Equivalently, passing a value to a function adds to the upper bounds of that value and to the lower bounds of its return value.
```lua
local g
local h: H
local j = g(h)
-- G <: (H) -> I...
-- I... <: J
```
Property access is a constraint on a value's upper bounds.
```lua
local a: A
a.b = 2
-- A <: {b: number}
a[1] = 3
-- A <: {number}
```
### Generalization
Generalization is the process by which we infer that a function argument is generic. Broadly speaking, we solve constraints that arise from the function interior, we scan the signature of the function for types that are unconstrained, and we replace those types with generics. This much is all unchanged from the old solver.
Unlike with the old solver, we never bind free types when dispatching a subtype constraint under local type inference. We only bind free types during generalization.
If a type only appears in covariant positions in the function's signature, we can replace it by its lower bound. If it only appears in contravariant positions, we replace it by its upper bound. If it appears in both, we'll need to implement bounded generics to get it right.
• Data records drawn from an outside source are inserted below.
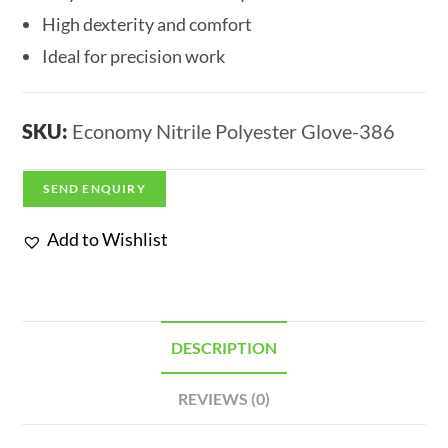
High dexterity and comfort
Ideal for precision work
SKU:
Economy Nitrile Polyester Glove-386
SEND ENQUIRY
Add to Wishlist
DESCRIPTION
REVIEWS (0)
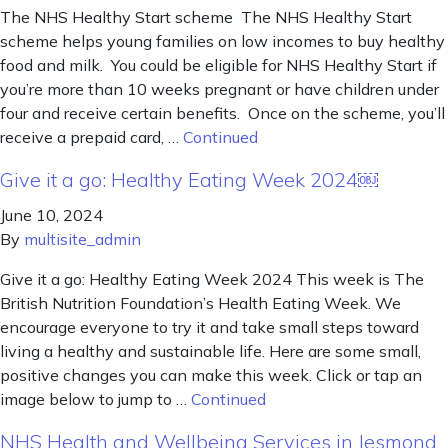
The NHS Healthy Start scheme The NHS Healthy Start
scheme helps young families on low incomes to buy healthy
food and milk. You could be eligible for NHS Healthy Start if
you’re more than 10 weeks pregnant or have children under
four and receive certain benefits. Once on the scheme, you’ll
receive a prepaid card, …
Continued
Give it a go: Healthy Eating Week 2024￼
June 10, 2024
By
multisite_admin
Give it a go: Healthy Eating Week 2024 This week is The
British Nutrition Foundation’s Health Eating Week. We
encourage everyone to try it and take small steps toward
living a healthy and sustainable life. Here are some small,
positive changes you can make this week. Click or tap an
image below to jump to …
Continued
NHS Health and Wellbeing Services in Jesmond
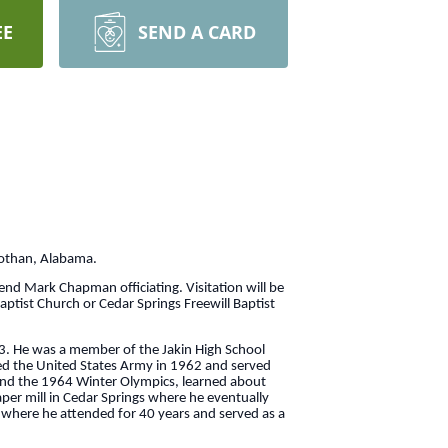
EE
SEND A CARD
Dothan, Alabama.
rend Mark Chapman officiating. Visitation will be
aptist Church or Cedar Springs Freewill Baptist
3. He was a member of the Jakin High School
ned the United States Army in 1962 and served
tend the 1964 Winter Olympics, learned about
per mill in Cedar Springs where he eventually
h where he attended for 40 years and served as a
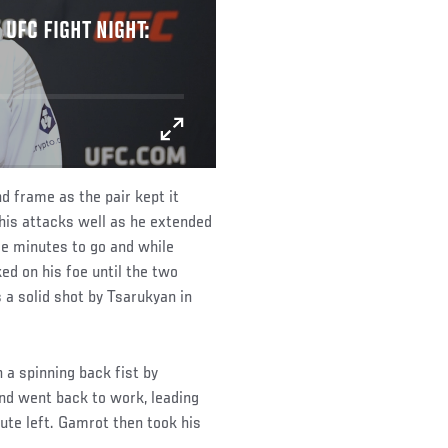
 UFC FIGHT NIGHT:
d frame as the pair kept it
 his attacks well as he extended
ee minutes to go and while
ed on his foe until the two
 a solid shot by Tsarukyan in
h a spinning back fist by
nd went back to work, leading
nute left. Gamrot then took his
This is beyond the scope of this RFC.
If a free type has neither upper nor lower bounds, we replace it with a generic.
Some simple examples:
```lua
function print_number(n: number) print(n) end
function f(n)
print_number(n)
end
```
We arrive at the solution `never <: 'n <: number`. When we generalize, we can replace `'n` by its upper bound, namely `number`. We infer `f : (number) -> ()`.
Next example:
```lua
function index_of(tbl, el) -- index_of : ('a, 'b) -> 'r
for i = 0, #tbl do -- i : number
if tbl[i] == el then -- 'a <: {'c}
return i -- number <: 'r
end
end
return nil -- nil <: 'r
end
```
When typechecking this function, we have two constraints on `'r`, the return type. We can combine these constraints by taking the union of the lower bounds, leading us to `number | nil <: 'r <: unknown`. The type `'r` only appears in the return type of the function. The return type of this function is `number | nil`.
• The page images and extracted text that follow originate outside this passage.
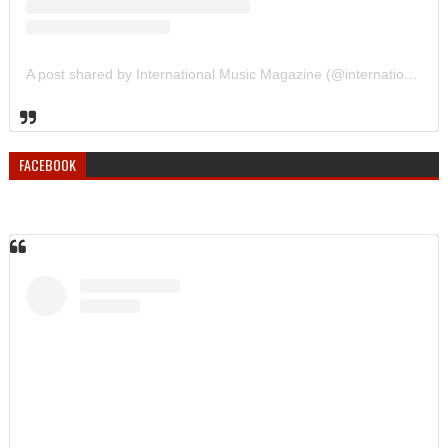
A post shared by International Music Magazine (@internationalmusicmagazine)
FACEBOOK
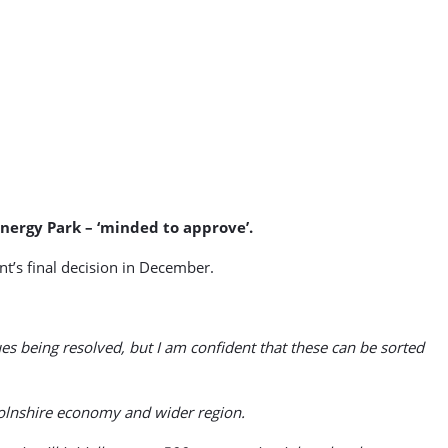
nergy Park – ‘minded to approve’.
nt’s final decision in December.
ues being resolved, but I am confident that these can be sorted
ncolnshire economy and wider region.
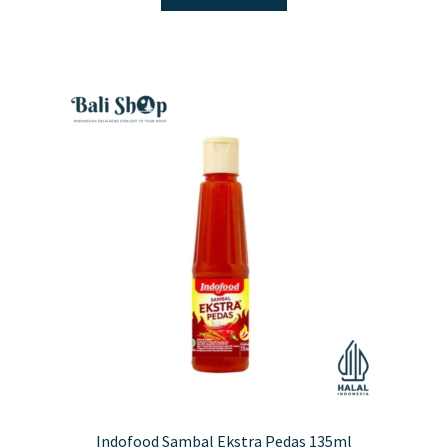
Indofood Sambal Ekstra Pedas 135ml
At runtime, Luau allows any two values to be compared. Comparisons of values of mismatched types always return `false`. We therefore cannot produce any interesting constraints about `'b` or `'c`.
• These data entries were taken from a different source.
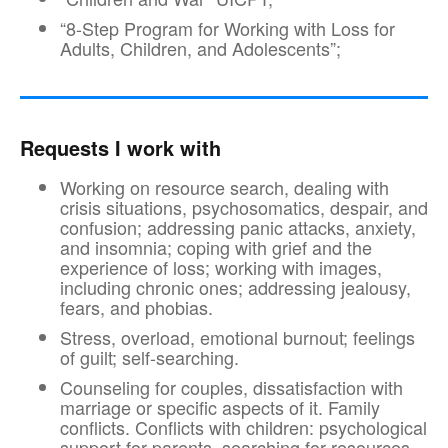
“8-Step Program for Working with Loss for
Adults, Children, and Adolescents”;
Requests I work with
Working on resource search, dealing with
crisis situations, psychosomatics, despair, and
confusion; addressing panic attacks, anxiety,
and insomnia; coping with grief and the
experience of loss; working with images,
including chronic ones; addressing jealousy,
fears, and phobias.
Stress, overload, emotional burnout; feelings
of guilt; self-searching.
Counseling for couples, dissatisfaction with
marriage or specific aspects of it. Family
conflicts. Conflicts with children: psychological
support for parents, searching for resources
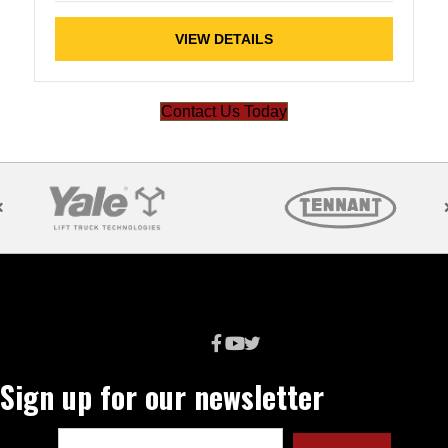
VIEW DETAILS
Contact Us Today
Sign up for our newsletter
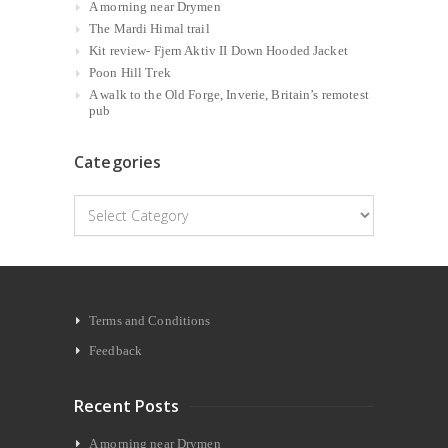
A morning near Drymen
The Mardi Himal trail
Kit review- Fjern Aktiv II Down Hooded Jacket
Poon Hill Trek
A walk to the Old Forge, Inverie, Britain’s remotest
pub
Categories
Categories
Terms and Conditions
Feedback
Recent Posts
A morning near Drymen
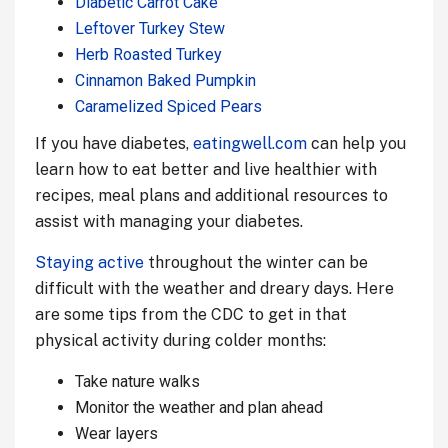
Diabetic Carrot Cake
Leftover Turkey Stew
Herb Roasted Turkey
Cinnamon Baked Pumpkin
Caramelized Spiced Pears
If you have diabetes,
eatingwell.com
can help you
learn how to eat better and live healthier with
recipes, meal plans and additional resources to
assist with managing your diabetes.
Staying active
throughout the winter can be
difficult with the weather and dreary days. Here
are some tips from the CDC to get in that
physical activity during colder months:
Take nature walks
Monitor the weather and plan ahead
Wear layers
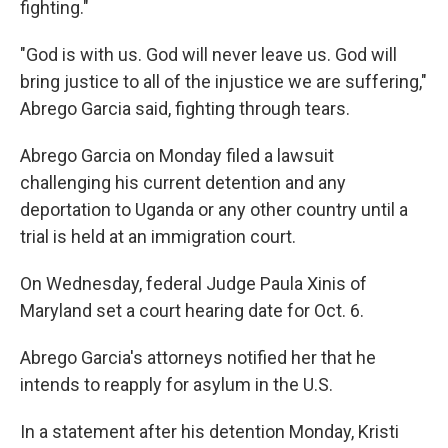
fighting."
"God is with us. God will never leave us. God will
bring justice to all of the injustice we are suffering,"
Abrego Garcia said, fighting through tears.
Abrego Garcia on Monday filed a lawsuit
challenging his current detention and any
deportation to Uganda or any other country until a
trial is held at an immigration court.
On Wednesday, federal Judge Paula Xinis of
Maryland set a court hearing date for Oct. 6.
Abrego Garcia's attorneys notified her that he
intends to reapply for asylum in the U.S.
In a statement after his detention Monday, Kristi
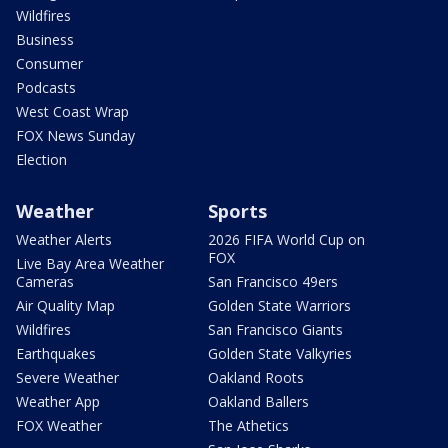
Wildfires
Business
Consumer
Podcasts
West Coast Wrap
FOX News Sunday
Election
Weather
Sports
Weather Alerts
2026 FIFA World Cup on
FOX
Live Bay Area Weather
Cameras
San Francisco 49ers
Air Quality Map
Golden State Warriors
Wildfires
San Francisco Giants
Earthquakes
Golden State Valkyries
Severe Weather
Oakland Roots
Weather App
Oakland Ballers
FOX Weather
The Athetics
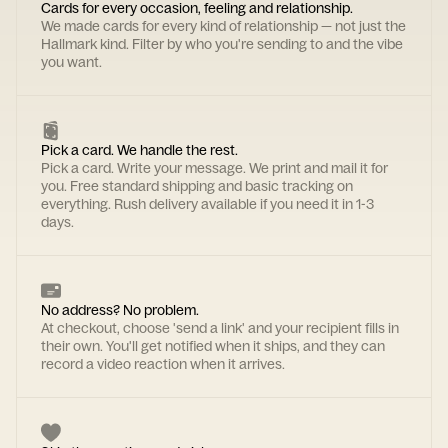
Cards for every occasion, feeling and relationship.
We made cards for every kind of relationship — not just the
Hallmark kind. Filter by who you're sending to and the vibe
you want.
Pick a card. We handle the rest.
Pick a card. Write your message. We print and mail it for
you. Free standard shipping and basic tracking on
everything. Rush delivery available if you need it in 1-3
days.
No address? No problem.
At checkout, choose 'send a link' and your recipient fills in
their own. You'll get notified when it ships, and they can
record a video reaction when it arrives.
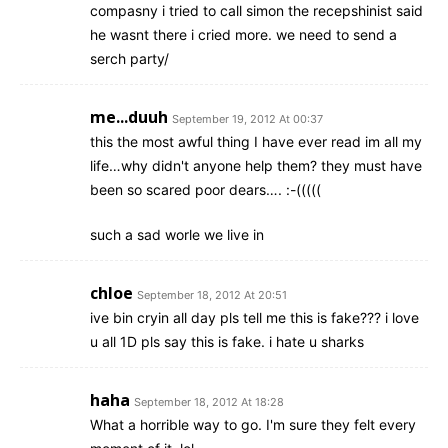
compasny i tried to call simon the recepshinist said
he wasnt there i cried more. we need to send a
serch party/
me...duuh
September 19, 2012 At 00:37
this the most awful thing I have ever read im all my
life…why didn't anyone help them? they must have
been so scared poor dears…. :-(((((
such a sad worle we live in
chloe
September 18, 2012 At 20:51
ive bin cryin all day pls tell me this is fake??? i love
u all 1D pls say this is fake. i hate u sharks
haha
September 18, 2012 At 18:28
What a horrible way to go. I'm sure they felt every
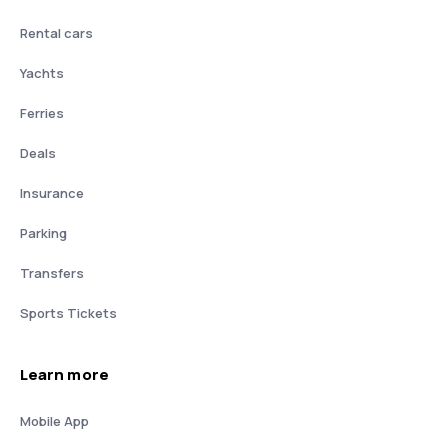
Rental cars
Yachts
Ferries
Deals
Insurance
Parking
Transfers
Sports Tickets
Learn more
Mobile App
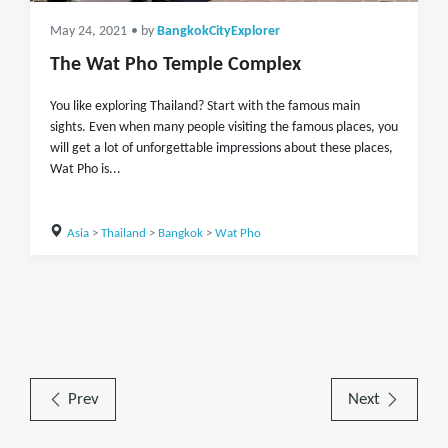
May 24, 2021
• by
BangkokCityExplorer
The Wat Pho Temple Complex
You like exploring Thailand? Start with the famous main
sights. Even when many people visiting the famous places, you
will get a lot of unforgettable impressions about these places,
Wat Pho is...
Asia
>
Thailand
>
Bangkok
>
Wat Pho
Prev
Next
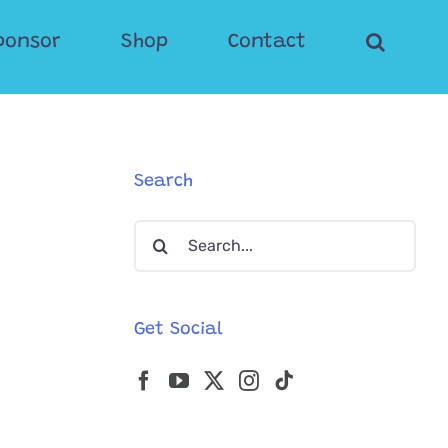
ponsor
Shop
Contact
Search
Search
for:
Get Social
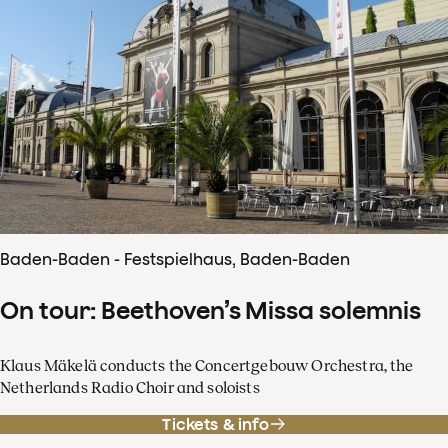
Baden-Baden - Festspielhaus, Baden-Baden
On tour: Beethoven’s Missa solemnis
Klaus Mäkelä conducts the Concertgebouw Orchestra, the
Netherlands Radio Choir and soloists
Tickets & info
We end up with these bounds:
```
never <: 'a <: {'c}
never <: 'b <: unknown
never <: 'c <: unknown
number | nil <: 'r <: unknown
```
`'a` appears in the argument position, so we replace it with its upper bound `{'c}`. `'b` and `'c` have no constraints at all so they are replaced by generics `B` and `C`. `'r` appears only in the return position and so is replaced by its lower bound `number | nil`.
The final inferred type of `index_of` is `<B, C>({C}, B) -> number | nil`.
## Drawbacks
This algorithm requires that we create a lot of union and intersection types. We need to be able to consistently pare down degenerate unions like `number | number`.
Local type inference is also more permissive than what we have been doing up until now. For instance, the following is perfectly fine:
```lua
local x = nil
if something then
x = 41
else
x = "fourty one"
end
```
We'll infer `x : number | string | nil`. If the user wishes to constrain a value more tightly, they will have to write an annotation.
## Alternatives
### What TypeScript does
TypeScript very clearly makes it work in what we would call a strict mode context, but we need more in order to offer a high quality nonstrict mode. For instance, TypeScript's autocomplete is completely helpless in the face of this code fragment:
```ts
let x = null;
x = {a: "a", b: "pickles"};
x.
```
TypeScript will complain that the assignment to `x` is illegal because `x` has type `null`. It will further offer no autocomplete suggestions at all when the user types the final `.`.
It's not viable for us to require users to write type annotations. Many of our users do not yet know what types are but we are nevertheless committed to providing them a tool that is helpful to them.
### Success Typing
Success typing is the algorithm used by the Dialyzer inference engine for Erlang. Instead of attempting to prove that values always flow in sensible ways, it tries to prove that values _could_ flow in sensible ways.
Success typing is quite nice in that it's very forgiving and can draw surprisingly useful information from untyped code, but that forgiving nature works against us in the case of strict mode.